Après une vingtaine de minutes, il prenait congé de la faune journalistique. Il avait à son calendrier chargé un autre rendez-vous autrement important : le dîner avec Aline, son roc de Gibraltar, au 24, Sussex, la résidence officielle du premier ministre.

PHOTO FRED CHARTRAND, ARCHIVES LA PRESSE CANADIENNE

Jean Chrétien dans les couloirs du parlement à Ottawa, suivi de son chef de cabinet Jean Pelletier, en 2000

Par la suite, ses principaux ministres sortaient aussi de la salle de réunion. Et ils se soumettaient volontiers au même exercice généralement sans se défiler. Ceux qui tentaient d’échapper aux bruyantes mêlées de presse se faisaient suivre par les caméras et les journalistes jusqu’à ce qu’ils s’engouffrent dans un ascenseur ou arrivent à leur voiture de fonction.

À bien des égards, ces années où Jean Chrétien affrontait ainsi la presse parlementaire sans broncher sont considérées comme la belle époque. D’autant que les ministères et les organismes fédéraux s’efforçaient aussi de remettre dans les délais prescrits les documents réclamés par les médias en vertu de la Loi sur l’accès à l’information. Depuis, l’accès au premier ministre et à ses ministres s’est amenuisé, surtout durant le règne des conservateurs de Stephen Harper.

Le tournant conservateur

Avant même son arrivée au pouvoir, Stephen Harper ne cachait pas son mépris pour les médias. Il était convaincu qu’ils étaient essentiellement au service des libéraux et que les conservateurs n’obtenaient pas un traitement juste et équitable.

Quelques mois après son arrivée au pouvoir, en 2006, les mêlées de presse impromptues après les réunions du cabinet ont été abolies. Les ministres de son gouvernement ne se présentaient devant les médias qu’après avoir obtenu le feu vert de son bureau. Le contrôle du message était devenu une véritable obsession.

Même s’il était en mesure de répondre avec aplomb à n’importe quelle question portant sur n’importe quel sujet, Stephen Harper détestait les conférences de presse. C’était à croire qu’il les considérait comme une perte de temps. À un moment donné durant son règne, il rencontrait la presse seulement durant les voyages officiels à l’étranger. Des voyages qui coûtaient entre 5000 $ et 10 000 $, selon la durée et la destination. Et des voyages que beaucoup de médias ne pouvaient se permettre.
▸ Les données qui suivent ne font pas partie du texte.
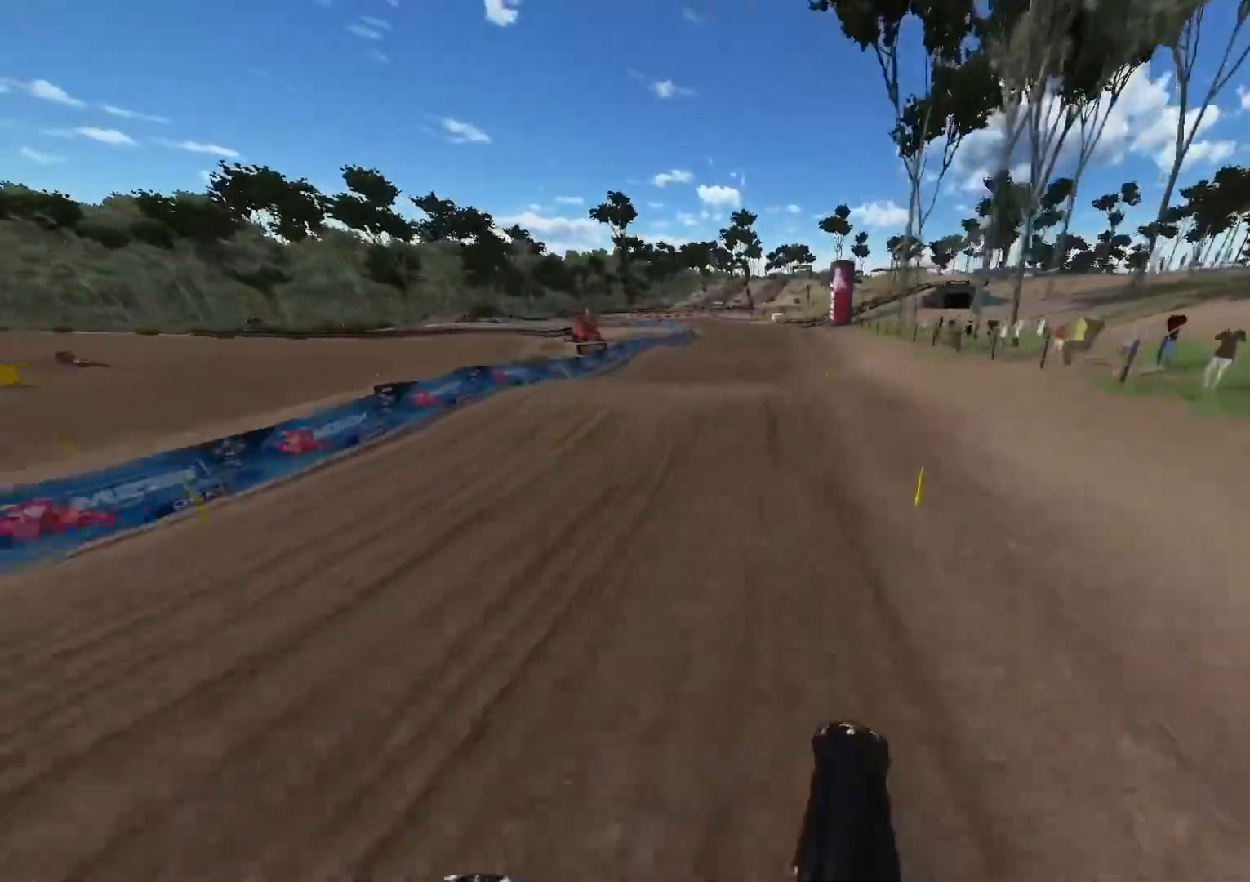
{"buttons": [], "left_stick": "center", "right_stick": "center", "events": [[83, "R2", "up"], [150, "R2", "down"], [233, "R2", "up"], [233, "left_stick", "left"], [333, "left_stick", "center"]]}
PHOTO IVANOH DEMERS, ARCHIVES LA PRESSE

Stephen Harper en 2015

Cette attitude hostile était aussi perceptible lors de rassemblements du Parti conservateur. Durant les congrès nationaux du parti, les journalistes étaient confinés à des espaces restreints par des barrières qui les empêchaient de s’entretenir avec des ministres. Des barrières ont aussi fait leur apparition durant la campagne électorale de 2015 au cours de laquelle des partisans n’hésitaient pas à conspuer un journaliste ou une journaliste qui osait poser une question difficile.

Embellie passagère

En 2015, les libéraux de Justin Trudeau ont promis de respecter le travail de la presse après leur surprenante victoire. Leur début de règne a été prometteur. Les mêlées de presse avec les ministres ont été rétablies, mais principalement dans le foyer de la Chambre des communes. Les réponses aux demandes des médias ayant recours à la Loi sur l’accès à l’information étaient traitées rapidement durant les deux premières années. Rien de plus normal. Bon nombre de ces demandes portaient sur des documents qui touchaient l’ancien gouvernement conservateur…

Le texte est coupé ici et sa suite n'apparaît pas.